Çalışma Talimatları:
1. Ekonomi yazısına dayanarak şu soruları yanıtlayınız:
(a) Yazının başlığı nedir?
(b) Yazıyı kim kaleme almıştır?
(c) Pazardaki teyzenin yüzünde ifade belirmesine hangi ürünün fiyatı yol açmaktadır?
2. Ekonomi yazısında "Ekonomi, herkesin her" sözcüklerinin yer aldığı noktadan başlayıp "etkisinin farklı yansımaları." sözcüklerinden sonra biten bölümü hiç değiştirmeden yineleyiniz.

Belge Metni:
Yeni Şafak

EKO-101

01:0022/03/2025, Cumartesi
G: 22/03/2025, Cumartesi
Özgür Bayram Soylu

Ekonomi, herkesin her şeyi bildiği, hiç kimsenin bir şey bilmediği ama nedense herkesin “Ben demiştim” dediği bir oyun alanı. İmamoğlu meselesiyle birlikte bu oyun alanı bir kez daha “Buradayım be, buradayım” diyor. Günlük yaşamda pazardaki teyzenin patlıcan fiyatını görünce yüzünde beliren ifade, küçük esnafın “Müşteri kalmadı be abi” serzenişi, gençlerin “Çalışıyoruz ama ev ya da araba alamıyoruz” diyerek dile getirdiği hayal kırıklığı; hepsi ekonominin toplum üzerindeki etkisinin farklı yansımaları.

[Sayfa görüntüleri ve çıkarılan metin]
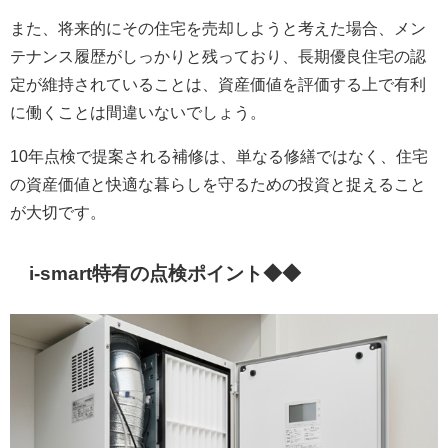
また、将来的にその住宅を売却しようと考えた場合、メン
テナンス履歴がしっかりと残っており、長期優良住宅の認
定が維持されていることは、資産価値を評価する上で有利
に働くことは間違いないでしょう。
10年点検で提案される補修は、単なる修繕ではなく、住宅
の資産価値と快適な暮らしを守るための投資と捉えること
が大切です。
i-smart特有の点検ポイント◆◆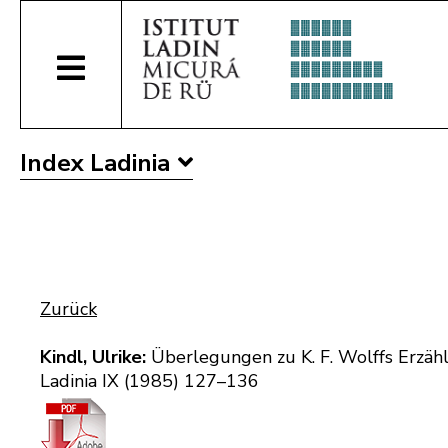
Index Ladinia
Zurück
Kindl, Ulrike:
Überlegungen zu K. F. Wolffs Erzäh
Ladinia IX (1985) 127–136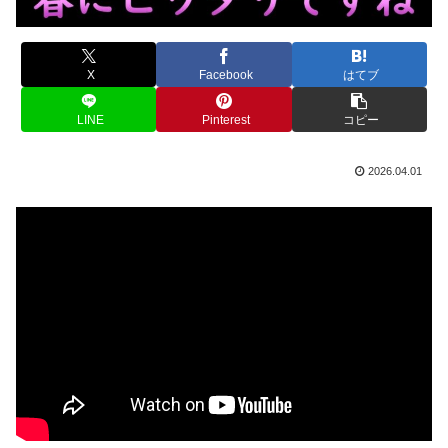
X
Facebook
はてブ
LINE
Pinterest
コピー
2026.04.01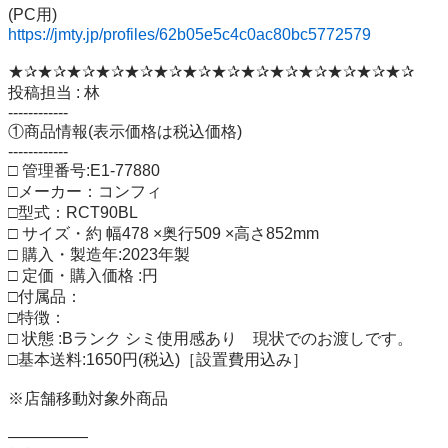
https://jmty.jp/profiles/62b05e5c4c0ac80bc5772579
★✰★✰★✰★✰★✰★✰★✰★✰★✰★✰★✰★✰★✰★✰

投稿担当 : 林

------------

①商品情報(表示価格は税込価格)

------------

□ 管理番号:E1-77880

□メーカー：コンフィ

* * *

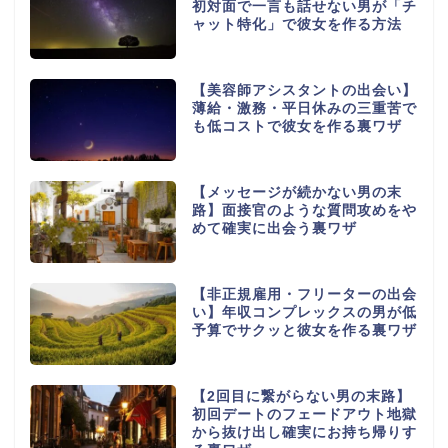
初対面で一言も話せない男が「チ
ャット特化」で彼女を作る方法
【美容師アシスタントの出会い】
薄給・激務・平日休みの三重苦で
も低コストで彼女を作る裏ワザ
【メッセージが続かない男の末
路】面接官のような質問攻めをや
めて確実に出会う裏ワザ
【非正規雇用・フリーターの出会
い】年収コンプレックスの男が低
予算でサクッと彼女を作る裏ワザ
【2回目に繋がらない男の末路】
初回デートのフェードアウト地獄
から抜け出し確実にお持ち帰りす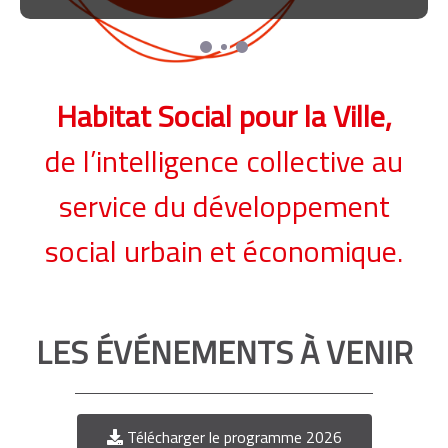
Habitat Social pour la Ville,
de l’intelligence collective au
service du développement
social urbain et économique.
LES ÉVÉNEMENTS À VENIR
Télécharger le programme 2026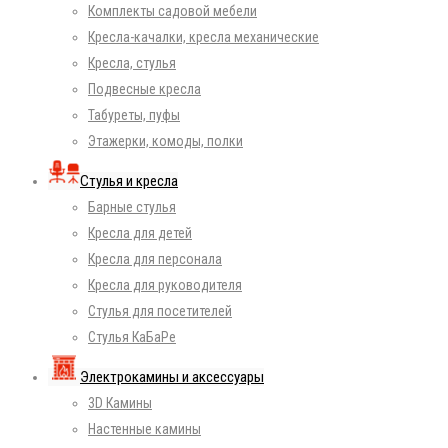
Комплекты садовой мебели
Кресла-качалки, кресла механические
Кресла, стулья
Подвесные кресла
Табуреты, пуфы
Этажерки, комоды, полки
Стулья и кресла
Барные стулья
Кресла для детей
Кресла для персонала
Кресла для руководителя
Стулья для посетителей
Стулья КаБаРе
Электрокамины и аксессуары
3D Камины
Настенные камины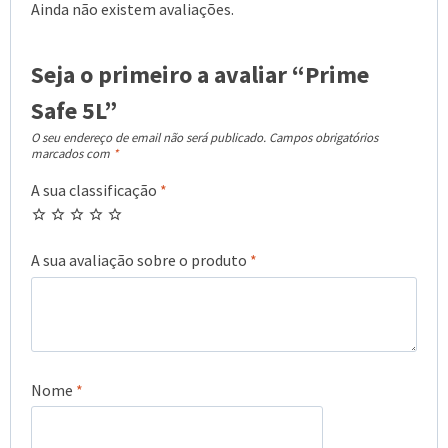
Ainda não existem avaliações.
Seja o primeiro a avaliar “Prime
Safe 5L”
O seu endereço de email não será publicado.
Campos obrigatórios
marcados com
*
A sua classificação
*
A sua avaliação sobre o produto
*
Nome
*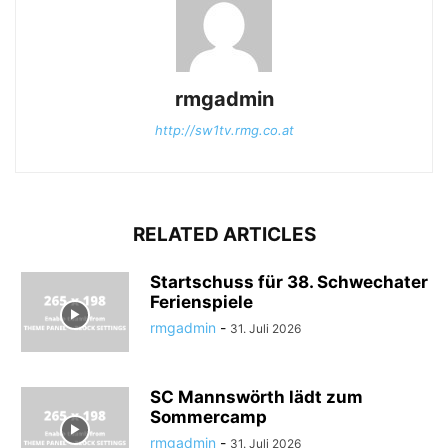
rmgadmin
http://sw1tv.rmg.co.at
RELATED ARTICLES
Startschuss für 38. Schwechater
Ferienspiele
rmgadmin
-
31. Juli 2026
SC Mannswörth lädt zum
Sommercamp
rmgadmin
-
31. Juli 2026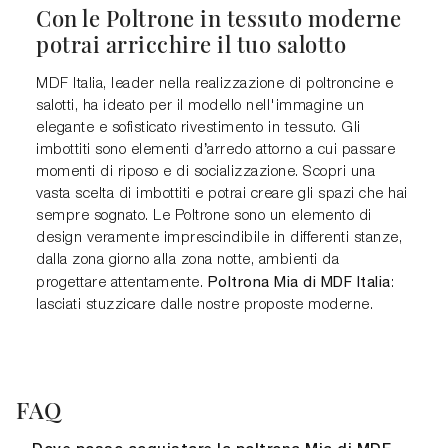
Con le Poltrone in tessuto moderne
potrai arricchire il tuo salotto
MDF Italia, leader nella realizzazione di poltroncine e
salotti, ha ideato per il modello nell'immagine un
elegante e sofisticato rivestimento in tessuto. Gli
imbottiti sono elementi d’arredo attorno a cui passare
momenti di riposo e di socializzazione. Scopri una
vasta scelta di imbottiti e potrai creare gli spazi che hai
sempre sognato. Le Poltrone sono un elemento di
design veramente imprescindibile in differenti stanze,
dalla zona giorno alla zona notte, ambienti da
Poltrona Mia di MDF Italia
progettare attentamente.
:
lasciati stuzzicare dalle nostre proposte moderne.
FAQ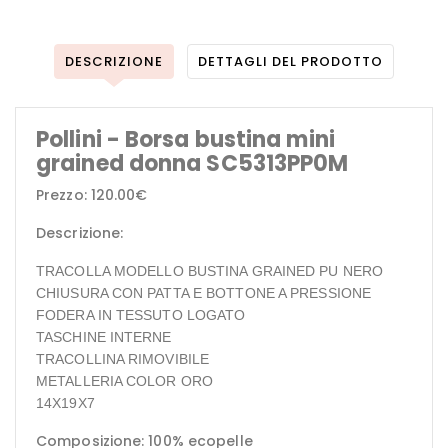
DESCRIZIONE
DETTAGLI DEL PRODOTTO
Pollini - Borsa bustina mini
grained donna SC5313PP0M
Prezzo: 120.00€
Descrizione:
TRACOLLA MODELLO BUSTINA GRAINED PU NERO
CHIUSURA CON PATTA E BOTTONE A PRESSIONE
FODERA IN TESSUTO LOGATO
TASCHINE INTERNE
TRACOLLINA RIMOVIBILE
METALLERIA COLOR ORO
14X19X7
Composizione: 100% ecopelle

Yazılı Yanıtlar:
1.
(a) EKO-101
(b) Özgür Bayram Soylu
(c) Patlıcan

2.
Ekonomi, herkesin her şeyi bildiği, hiç kimsenin bir şey bilmediği ama nedense herkesin “Ben demiştim” dediği bir oyun alanı. İmamoğlu meselesiyle birlikte bu oyun alanı bir kez daha “Buradayım be, buradayım” diyor. Günlük yaşamda pazardaki teyzenin patlıcan fiyatını görünce yüzünde beliren ifade, küçük esnafın “Müşteri kalmadı be abi” serzenişi, gençlerin “Çalışıyoruz ama ev ya da araba alamıyoruz” diyerek dile getirdiği hayal kırıklığı; hepsi ekonominin toplum üzerindeki etkisinin farklı yansımaları.